Mislabeled as Open Source
philipborg opened this issue · comments
On both the site and in the readme, QuestPDF is referred to as open source. But the licensing doesn't fulfill the open source definition. It should be labeled as source-available.
I was actually going to open an issue for this after discovering this project as well.
Please relabel all references of the license as the QuestPDF License
that provides MIT-like rights for non-profit usage and small businesses generating less than $1M in gross annual revenue
Why this is needed
The original MIT license itself does not allow income-based restrictions. As @philipborg mentions the current license also does not meet the OSI definition and is only source-available.
I understand this was a decision that was reached about a year ago in #491 and I'm not looking to fully revisit that thread, I am just requesting the relevant references to MIT be updated to correctly state the new license and references to Open Source
be changed to source-available
. It is my belief all this is just an oversight from the license change and not intentional misrepresentation.
I have no qualms with your decision to re-license, that is your right, it's just the current state of the website and readme verbiage does not tell a truthful picture that causes confusion
Potential issues with the QuestPDF License
The current license presents a few problematic and unanswered questions that make it challenging to use without answers:
- There is ambiguity on the gross-income measurement.
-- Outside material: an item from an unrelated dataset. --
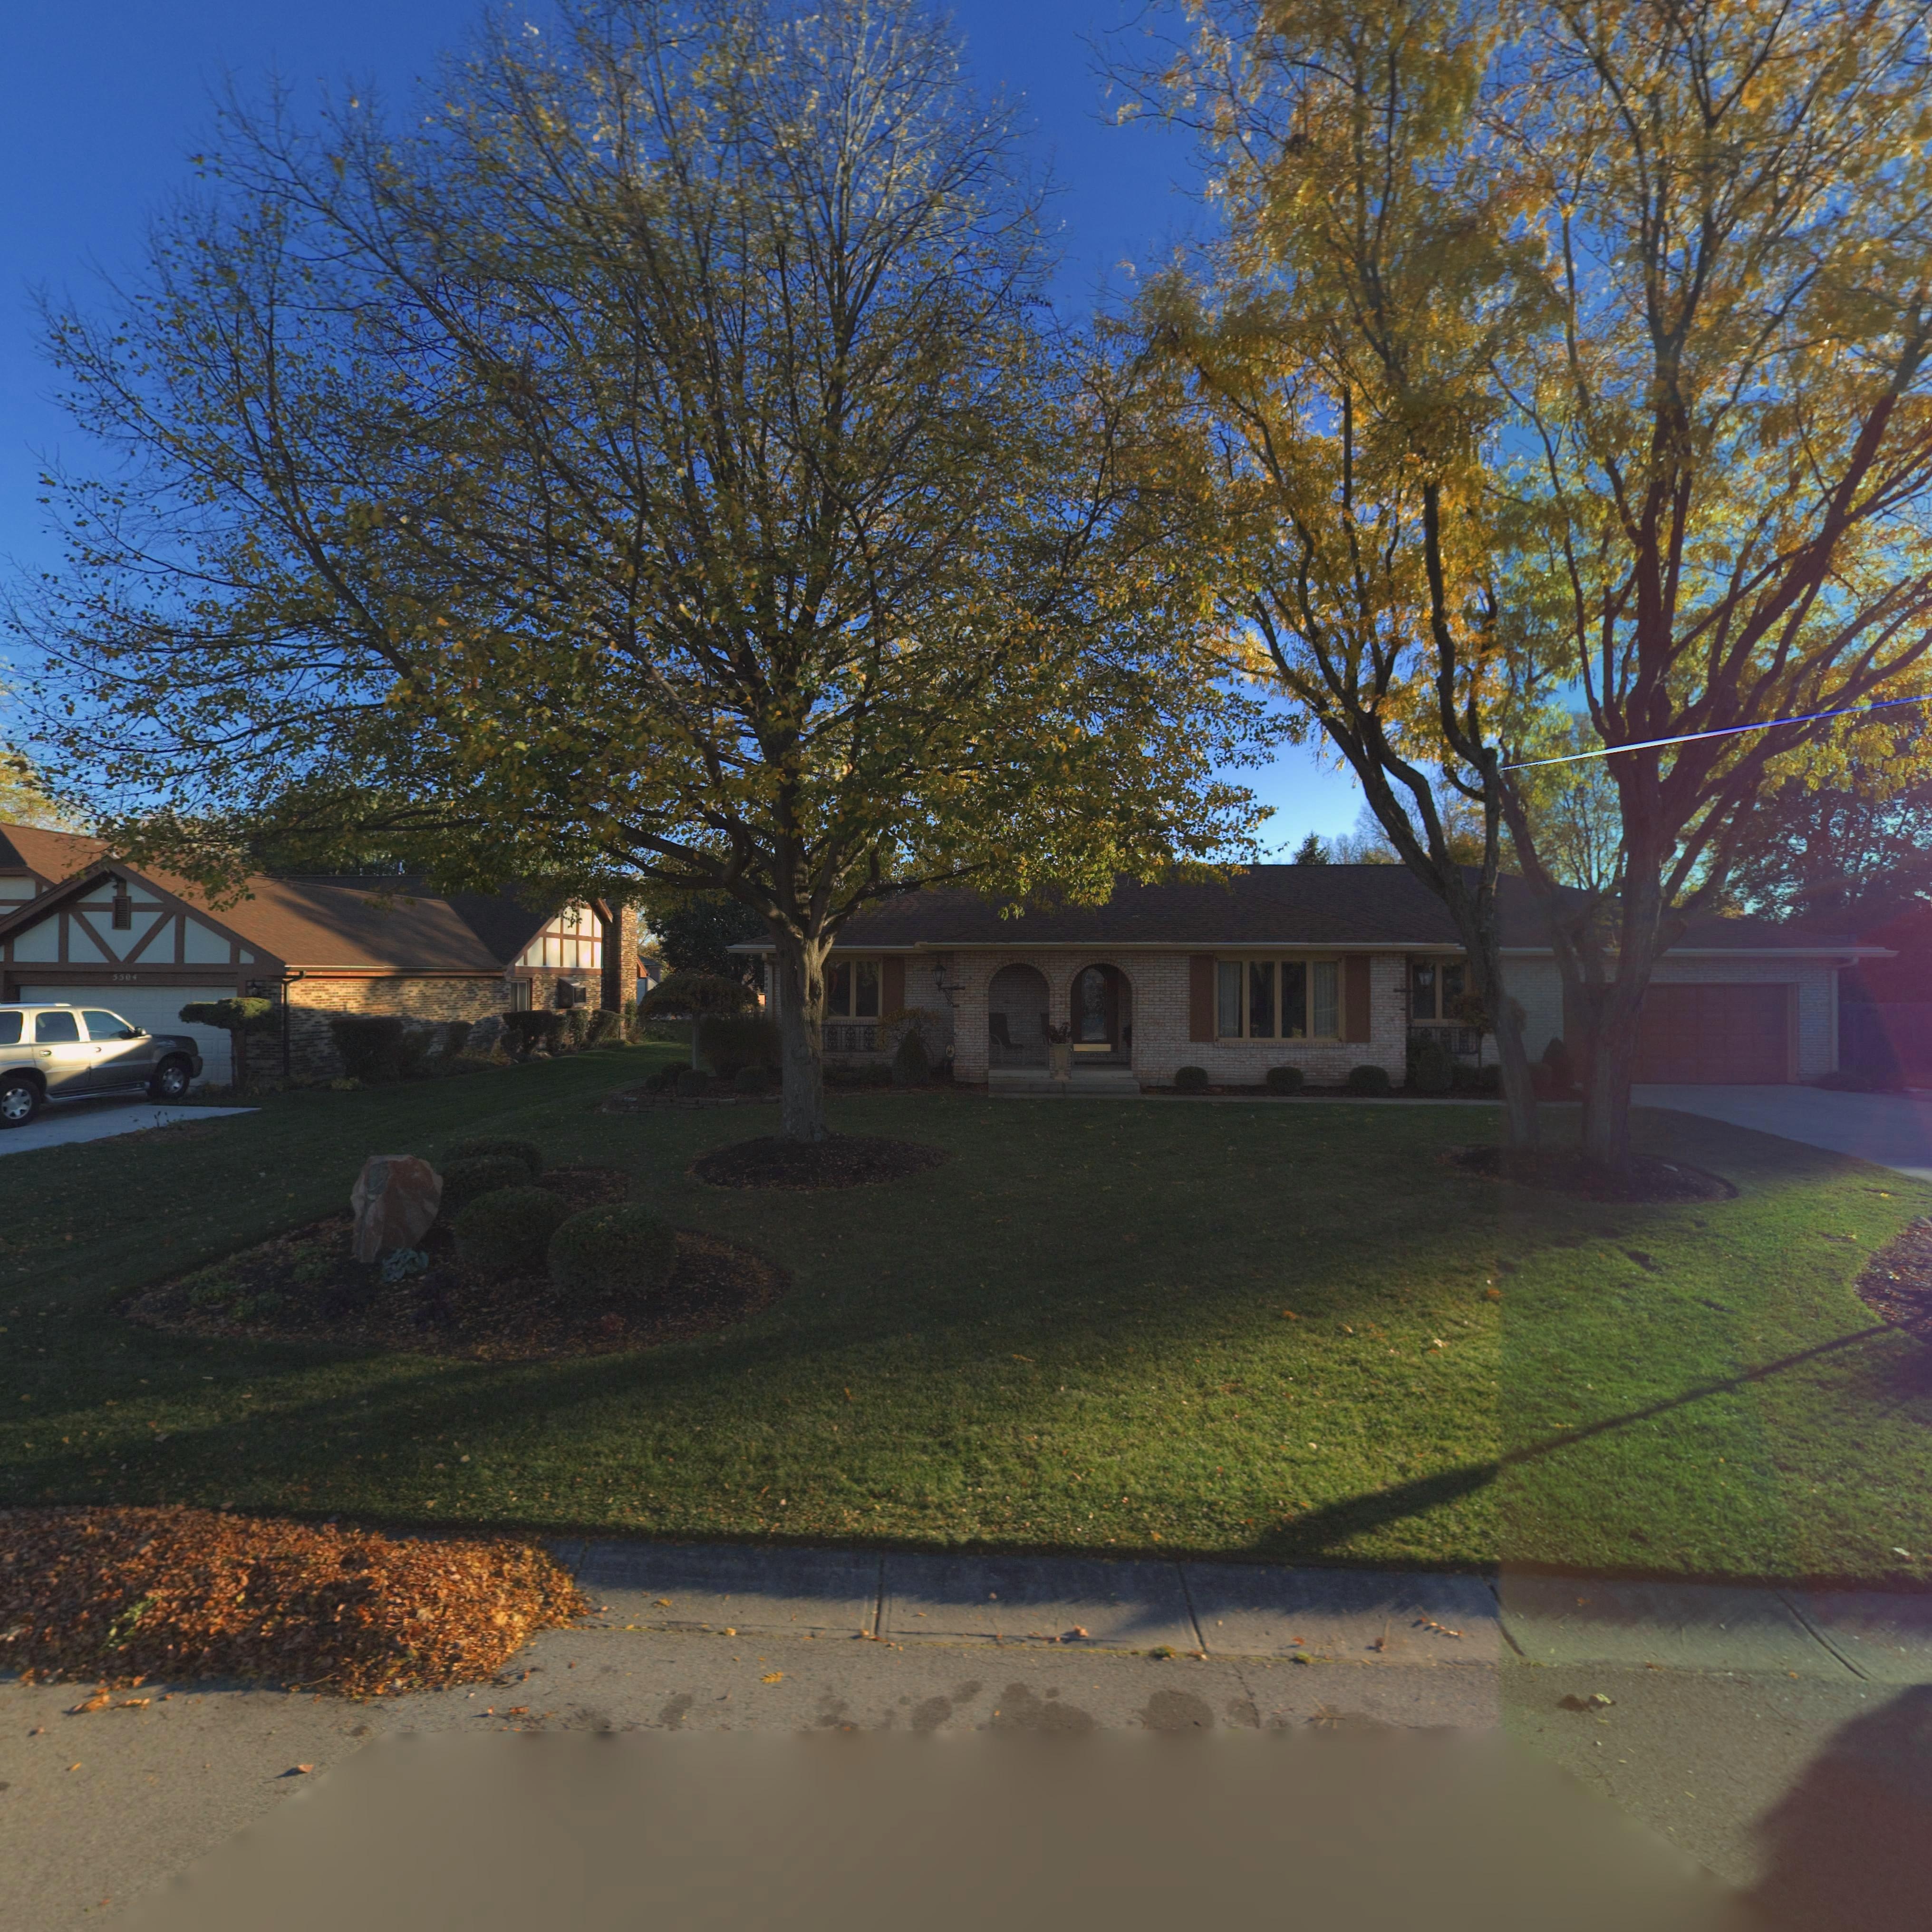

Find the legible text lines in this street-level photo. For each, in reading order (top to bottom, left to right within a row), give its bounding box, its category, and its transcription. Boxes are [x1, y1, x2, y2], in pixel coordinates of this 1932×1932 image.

[111, 972, 138, 982] StreetNumber: 5504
This ambiguity comes from what license is needed once a previously-not-over-$1M-small-business finally exceeds that threshold. Are they suddenly out of compliance or does only the gross income the year they initially get the dependency matter? It's fairly clear that upon an update it would need reevaluation as it's a new distribution. Explicit verbiage on all this would be greatly helpful to small businesses
- There is currently a
Transitive Dependency Usage
clause that states, and I quote,If you're using QuestPDF as a transitive dependency, you're free to use it under the MIT license without any cost.
-- what happens if I create an open source MIT-licensed wrapper around QuestPDF? And then use that wrapper in a commercial offering that generates over $1M in gross revenue? I'm only using the wrapper so the QuestPDF software is a transitive dependency and thus fully free to use under MIT. I doubt this was your desired interpretation of this clause, so again be explicit on what the Transitive Dependency Usage clause applies to.
@philipborg you may wish to know that there is still a maintained branch for the fully-MIT-licensed version of this project here: https://github.com/QuestPDF/QuestPDF/tree/2022.12.X-support
You can fork this fully or use that branch for any reason or use under the standard MIT license rules regardless of income.